WHAT IS NEEDED
Lay out every line of the material below as a Markdown table with the columns "No." and "Line". Number the rows in order and skip any blank lines.

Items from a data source
%%

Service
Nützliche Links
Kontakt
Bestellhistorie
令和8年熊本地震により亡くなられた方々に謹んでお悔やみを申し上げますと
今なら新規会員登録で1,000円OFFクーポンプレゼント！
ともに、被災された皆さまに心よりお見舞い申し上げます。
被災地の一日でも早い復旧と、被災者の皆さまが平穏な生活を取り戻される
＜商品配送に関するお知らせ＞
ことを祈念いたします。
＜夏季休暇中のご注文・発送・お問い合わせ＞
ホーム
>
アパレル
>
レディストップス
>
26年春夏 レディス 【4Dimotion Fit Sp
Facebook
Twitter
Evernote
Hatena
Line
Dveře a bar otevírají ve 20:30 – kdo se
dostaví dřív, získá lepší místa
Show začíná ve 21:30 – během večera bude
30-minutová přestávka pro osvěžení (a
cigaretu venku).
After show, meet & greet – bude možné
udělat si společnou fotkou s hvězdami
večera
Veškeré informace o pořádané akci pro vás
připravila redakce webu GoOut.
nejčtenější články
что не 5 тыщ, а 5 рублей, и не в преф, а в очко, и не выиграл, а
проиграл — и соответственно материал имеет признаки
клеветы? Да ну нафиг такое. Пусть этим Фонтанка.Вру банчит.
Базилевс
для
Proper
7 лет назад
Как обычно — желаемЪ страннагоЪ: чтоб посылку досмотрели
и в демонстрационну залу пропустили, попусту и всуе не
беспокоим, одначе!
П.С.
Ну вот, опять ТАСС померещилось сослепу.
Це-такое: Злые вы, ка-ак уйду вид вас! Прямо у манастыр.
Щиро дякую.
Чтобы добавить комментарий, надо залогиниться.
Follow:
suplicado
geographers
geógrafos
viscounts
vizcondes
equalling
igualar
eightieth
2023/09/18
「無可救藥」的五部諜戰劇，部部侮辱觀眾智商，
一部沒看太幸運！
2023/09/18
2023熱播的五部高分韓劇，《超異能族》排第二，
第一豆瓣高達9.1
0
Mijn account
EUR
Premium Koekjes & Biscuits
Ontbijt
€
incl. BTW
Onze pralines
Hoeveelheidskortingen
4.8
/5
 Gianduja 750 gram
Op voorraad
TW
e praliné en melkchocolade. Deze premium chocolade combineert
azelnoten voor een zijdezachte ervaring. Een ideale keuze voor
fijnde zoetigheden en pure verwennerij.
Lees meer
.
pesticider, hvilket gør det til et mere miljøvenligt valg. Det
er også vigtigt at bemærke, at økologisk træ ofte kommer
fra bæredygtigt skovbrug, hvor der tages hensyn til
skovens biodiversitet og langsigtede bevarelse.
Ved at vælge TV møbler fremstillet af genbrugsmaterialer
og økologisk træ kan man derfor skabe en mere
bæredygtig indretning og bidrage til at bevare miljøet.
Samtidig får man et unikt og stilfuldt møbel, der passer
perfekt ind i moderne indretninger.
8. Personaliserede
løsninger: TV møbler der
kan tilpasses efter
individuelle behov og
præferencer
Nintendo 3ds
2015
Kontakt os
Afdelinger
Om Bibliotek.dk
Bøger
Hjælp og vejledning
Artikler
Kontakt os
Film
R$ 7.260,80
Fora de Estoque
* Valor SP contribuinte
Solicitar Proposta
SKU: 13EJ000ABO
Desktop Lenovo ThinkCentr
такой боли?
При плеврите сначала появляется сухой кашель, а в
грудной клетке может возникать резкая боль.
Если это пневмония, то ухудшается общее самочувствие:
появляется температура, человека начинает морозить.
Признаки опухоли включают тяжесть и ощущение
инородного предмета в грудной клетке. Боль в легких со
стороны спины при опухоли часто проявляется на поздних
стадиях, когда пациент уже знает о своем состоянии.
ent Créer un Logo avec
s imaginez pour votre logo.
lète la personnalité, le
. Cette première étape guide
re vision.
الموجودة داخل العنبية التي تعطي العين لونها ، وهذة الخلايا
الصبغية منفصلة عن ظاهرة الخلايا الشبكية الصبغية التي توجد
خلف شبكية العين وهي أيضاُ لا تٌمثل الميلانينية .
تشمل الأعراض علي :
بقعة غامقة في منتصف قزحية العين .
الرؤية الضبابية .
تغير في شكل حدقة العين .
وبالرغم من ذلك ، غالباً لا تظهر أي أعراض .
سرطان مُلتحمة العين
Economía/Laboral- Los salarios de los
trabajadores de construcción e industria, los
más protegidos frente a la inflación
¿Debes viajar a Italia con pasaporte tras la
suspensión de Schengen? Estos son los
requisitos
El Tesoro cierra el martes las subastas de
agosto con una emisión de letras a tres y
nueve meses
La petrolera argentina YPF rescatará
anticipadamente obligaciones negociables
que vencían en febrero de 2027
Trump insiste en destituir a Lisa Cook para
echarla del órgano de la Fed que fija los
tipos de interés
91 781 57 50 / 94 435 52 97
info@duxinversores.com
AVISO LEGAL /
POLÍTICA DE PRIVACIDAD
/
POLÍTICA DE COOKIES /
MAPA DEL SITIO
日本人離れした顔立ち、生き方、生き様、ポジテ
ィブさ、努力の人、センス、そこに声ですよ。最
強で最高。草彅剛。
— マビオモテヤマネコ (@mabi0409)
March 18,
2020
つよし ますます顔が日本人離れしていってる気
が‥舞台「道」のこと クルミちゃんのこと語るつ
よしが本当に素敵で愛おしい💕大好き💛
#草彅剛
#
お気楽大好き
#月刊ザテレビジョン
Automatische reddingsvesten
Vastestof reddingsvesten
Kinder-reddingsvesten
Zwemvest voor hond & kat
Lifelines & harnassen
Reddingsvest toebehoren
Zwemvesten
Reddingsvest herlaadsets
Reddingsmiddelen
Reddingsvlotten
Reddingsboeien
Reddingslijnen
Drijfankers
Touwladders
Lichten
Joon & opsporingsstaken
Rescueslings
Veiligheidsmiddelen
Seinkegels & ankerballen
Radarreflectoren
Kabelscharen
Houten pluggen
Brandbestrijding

%%

RESULT OF THIS TASK
| No. | Line |
|---|---|
| 1 | Service |
| 2 | Nützliche Links |
| 3 | Kontakt |
| 4 | Bestellhistorie |
| 5 | 令和8年熊本地震により亡くなられた方々に謹んでお悔やみを申し上げますと |
| 6 | 今なら新規会員登録で1,000円OFFクーポンプレゼント！ |
| 7 | ともに、被災された皆さまに心よりお見舞い申し上げます。 |
| 8 | 被災地の一日でも早い復旧と、被災者の皆さまが平穏な生活を取り戻される |
| 9 | ＜商品配送に関するお知らせ＞ |
| 10 | ことを祈念いたします。 |
| 11 | ＜夏季休暇中のご注文・発送・お問い合わせ＞ |
| 12 | ホーム |
| 13 | > |
| 14 | アパレル |
| 15 | > |
| 16 | レディストップス |
| 17 | > |
| 18 | 26年春夏 レディス 【4Dimotion Fit Sp |
| 19 | Facebook |
| 20 | Twitter |
| 21 | Evernote |
| 22 | Hatena |
| 23 | Line |
| 24 | Dveře a bar otevírají ve 20:30 – kdo se |
| 25 | dostaví dřív, získá lepší místa |
| 26 | Show začíná ve 21:30 – během večera bude |
| 27 | 30-minutová přestávka pro osvěžení (a |
| 28 | cigaretu venku). |
| 29 | After show, meet & greet – bude možné |
| 30 | udělat si společnou fotkou s hvězdami |
| 31 | večera |
| 32 | Veškeré informace o pořádané akci pro vás |
| 33 | připravila redakce webu GoOut. |
| 34 | nejčtenější články |
| 35 | что не 5 тыщ, а 5 рублей, и не в преф, а в очко, и не выиграл, а |
| 36 | проиграл — и соответственно материал имеет признаки |
| 37 | клеветы? Да ну нафиг такое. Пусть этим Фонтанка.Вру банчит. |
| 38 | Базилевс |
| 39 | для |
| 40 | Proper |
| 41 | 7 лет назад |
| 42 | Как обычно — желаемЪ страннагоЪ: чтоб посылку досмотрели |
| 43 | и в демонстрационну залу пропустили, попусту и всуе не |
| 44 | беспокоим, одначе! |
| 45 | П.С. |
| 46 | Ну вот, опять ТАСС померещилось сослепу. |
| 47 | Це-такое: Злые вы, ка-ак уйду вид вас! Прямо у манастыр. |
| 48 | Щиро дякую. |
| 49 | Чтобы добавить комментарий, надо залогиниться. |
| 50 | Follow: |
| 51 | suplicado |
| 52 | geographers |
| 53 | geógrafos |
| 54 | viscounts |
| 55 | vizcondes |
| 56 | equalling |
| 57 | igualar |
| 58 | eightieth |
| 59 | 2023/09/18 |
| 60 | 「無可救藥」的五部諜戰劇，部部侮辱觀眾智商， |
| 61 | 一部沒看太幸運！ |
| 62 | 2023/09/18 |
| 63 | 2023熱播的五部高分韓劇，《超異能族》排第二， |
| 64 | 第一豆瓣高達9.1 |
| 65 | 0 |
| 66 | Mijn account |
| 67 | EUR |
| 68 | Premium Koekjes & Biscuits |
| 69 | Ontbijt |
| 70 | € |
| 71 | incl. BTW |
| 72 | Onze pralines |
| 73 | Hoeveelheidskortingen |
| 74 | 4.8 |
| 75 | /5 |
| 76 |  Gianduja 750 gram |
| 77 | Op voorraad |
| 78 | TW |
| 79 | e praliné en melkchocolade. Deze premium chocolade combineert |
| 80 | azelnoten voor een zijdezachte ervaring. Een ideale keuze voor |
| 81 | fijnde zoetigheden en pure verwennerij. |
| 82 | Lees meer |
| 83 | . |
| 84 | pesticider, hvilket gør det til et mere miljøvenligt valg. Det |
| 85 | er også vigtigt at bemærke, at økologisk træ ofte kommer |
| 86 | fra bæredygtigt skovbrug, hvor der tages hensyn til |
| 87 | skovens biodiversitet og langsigtede bevarelse. |
| 88 | Ved at vælge TV møbler fremstillet af genbrugsmaterialer |
| 89 | og økologisk træ kan man derfor skabe en mere |
| 90 | bæredygtig indretning og bidrage til at bevare miljøet. |
| 91 | Samtidig får man et unikt og stilfuldt møbel, der passer |
| 92 | perfekt ind i moderne indretninger. |
| 93 | 8. Personaliserede |
| 94 | løsninger: TV møbler der |
| 95 | kan tilpasses efter |
| 96 | individuelle behov og |
| 97 | præferencer |
| 98 | Nintendo 3ds |
| 99 | 2015 |
| 100 | Kontakt os |
| 101 | Afdelinger |
| 102 | Om Bibliotek.dk |
| 103 | Bøger |
| 104 | Hjælp og vejledning |
| 105 | Artikler |
| 106 | Kontakt os |
| 107 | Film |
| 108 | R$ 7.260,80 |
| 109 | Fora de Estoque |
| 110 | * Valor SP contribuinte |
| 111 | Solicitar Proposta |
| 112 | SKU: 13EJ000ABO |
| 113 | Desktop Lenovo ThinkCentr |
| 114 | такой боли? |
| 115 | При плеврите сначала появляется сухой кашель, а в |
| 116 | грудной клетке может возникать резкая боль. |
| 117 | Если это пневмония, то ухудшается общее самочувствие: |
| 118 | появляется температура, человека начинает морозить. |
| 119 | Признаки опухоли включают тяжесть и ощущение |
| 120 | инородного предмета в грудной клетке. Боль в легких со |
| 121 | стороны спины при опухоли часто проявляется на поздних |
| 122 | стадиях, когда пациент уже знает о своем состоянии. |
| 123 | ent Créer un Logo avec |
| 124 | s imaginez pour votre logo. |
| 125 | lète la personnalité, le |
| 126 | . Cette première étape guide |
| 127 | re vision. |
| 128 | الموجودة داخل العنبية التي تعطي العين لونها ، وهذة الخلايا |
| 129 | الصبغية منفصلة عن ظاهرة الخلايا الشبكية الصبغية التي توجد |
| 130 | خلف شبكية العين وهي أيضاُ لا تٌمثل الميلانينية . |
| 131 | تشمل الأعراض علي : |
| 132 | بقعة غامقة في منتصف قزحية العين . |
| 133 | الرؤية الضبابية . |
| 134 | تغير في شكل حدقة العين . |
| 135 | وبالرغم من ذلك ، غالباً لا تظهر أي أعراض . |
| 136 | سرطان مُلتحمة العين |
| 137 | Economía/Laboral- Los salarios de los |
| 138 | trabajadores de construcción e industria, los |
| 139 | más protegidos frente a la inflación |
| 140 | ¿Debes viajar a Italia con pasaporte tras la |
| 141 | suspensión de Schengen? Estos son los |
| 142 | requisitos |
| 143 | El Tesoro cierra el martes las subastas de |
| 144 | agosto con una emisión de letras a tres y |
| 145 | nueve meses |
| 146 | La petrolera argentina YPF rescatará |
| 147 | anticipadamente obligaciones negociables |
| 148 | que vencían en febrero de 2027 |
| 149 | Trump insiste en destituir a Lisa Cook para |
| 150 | echarla del órgano de la Fed que fija los |
| 151 | tipos de interés |
| 152 | 91 781 57 50 / 94 435 52 97 |
| 153 | info@duxinversores.com |
| 154 | AVISO LEGAL / |
| 155 | POLÍTICA DE PRIVACIDAD |
| 156 | / |
| 157 | POLÍTICA DE COOKIES / |
| 158 | MAPA DEL SITIO |
| 159 | 日本人離れした顔立ち、生き方、生き様、ポジテ |
| 160 | ィブさ、努力の人、センス、そこに声ですよ。最 |
| 161 | 強で最高。草彅剛。 |
| 162 | — マビオモテヤマネコ (@mabi0409) |
| 163 | March 18, |
| 164 | 2020 |
| 165 | つよし ますます顔が日本人離れしていってる気 |
| 166 | が‥舞台「道」のこと クルミちゃんのこと語るつ |
| 167 | よしが本当に素敵で愛おしい💕大好き💛 |
| 168 | #草彅剛 |
| 169 | # |
| 170 | お気楽大好き |
| 171 | #月刊ザテレビジョン |
| 172 | Automatische reddingsvesten |
| 173 | Vastestof reddingsvesten |
| 174 | Kinder-reddingsvesten |
| 175 | Zwemvest voor hond & kat |
| 176 | Lifelines & harnassen |
| 177 | Reddingsvest toebehoren |
| 178 | Zwemvesten |
| 179 | Reddingsvest herlaadsets |
| 180 | Reddingsmiddelen |
| 181 | Reddingsvlotten |
| 182 | Reddingsboeien |
| 183 | Reddingslijnen |
| 184 | Drijfankers |
| 185 | Touwladders |
| 186 | Lichten |
| 187 | Joon & opsporingsstaken |
| 188 | Rescueslings |
| 189 | Veiligheidsmiddelen |
| 190 | Seinkegels & ankerballen |
| 191 | Radarreflectoren |
| 192 | Kabelscharen |
| 193 | Houten pluggen |
| 194 | Brandbestrijding |